There are two possibilities here: He's just as much of a tedious coward (ie. an AFC) as she is, and so we end up with a situation where both parties allow themselves to be ruled by a fear of rejection. This mean that she gives him "hints" - signals that are supposed to show an interest but always allow her to deny to her friends and peers that she's been rejected. This is for some reason important to a lot of women. They then have the cheek to get frustrated with the lack of the man's advances. The man, in turn, is arrogant enough to believe that his peer group holds him in such esteem that being rejected by her would be so disastrous for his reputation, and is unrealistic to believe that always tip-toeing around the edges won't have him classed as a pansy or AFC by the people observing this. At some level he has a better understanding of the situation, so he rationalises his COMPLETE INACTION with the fact that some women think that any advance is sexual harrasment and similar american rubbish.

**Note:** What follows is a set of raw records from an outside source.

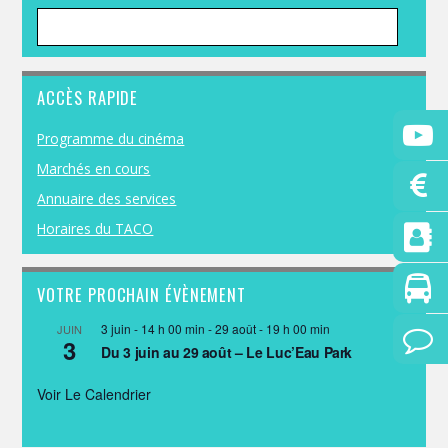
ACCÈS RAPIDE
Programme du cinéma
Marchés en cours
Annuaire des services
Horaires du TACO
VOTRE PROCHAIN ÉVÈNEMENT
3 juin - 14 h 00 min
-
29 août - 19 h 00 min
JUIN
3
Du 3 juin au 29 août – Le Luc’Eau Park
Voir Le Calendrier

More likely is that he's not actually interested in her and so pretends not to notice these "hints" - women are rarely excited by passive and unexciting men. This can result in the same kind of situation, as he indulges these "hints" but doesn't act on them so as not to give her "the wrong idea", despite the fact that that's exactly what he's doing.

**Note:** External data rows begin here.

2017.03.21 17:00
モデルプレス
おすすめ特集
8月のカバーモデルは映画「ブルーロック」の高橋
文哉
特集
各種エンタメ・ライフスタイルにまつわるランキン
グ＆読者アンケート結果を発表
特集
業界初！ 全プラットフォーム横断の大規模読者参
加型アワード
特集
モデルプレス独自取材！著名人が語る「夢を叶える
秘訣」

People, if you can identify with this situation, PLEASE stop being so passive. I'm not advising you to do this for your own sake but for the sake of the rest of us, who are sick and tired of hearing about this self indulgent mental anguish again - we've all heard it before and unfortunately probably will again, and I can assure you that the situation is probably not as interesting, unique or disastrous as you'd like to think. I'm surprised so many people have the patience for it.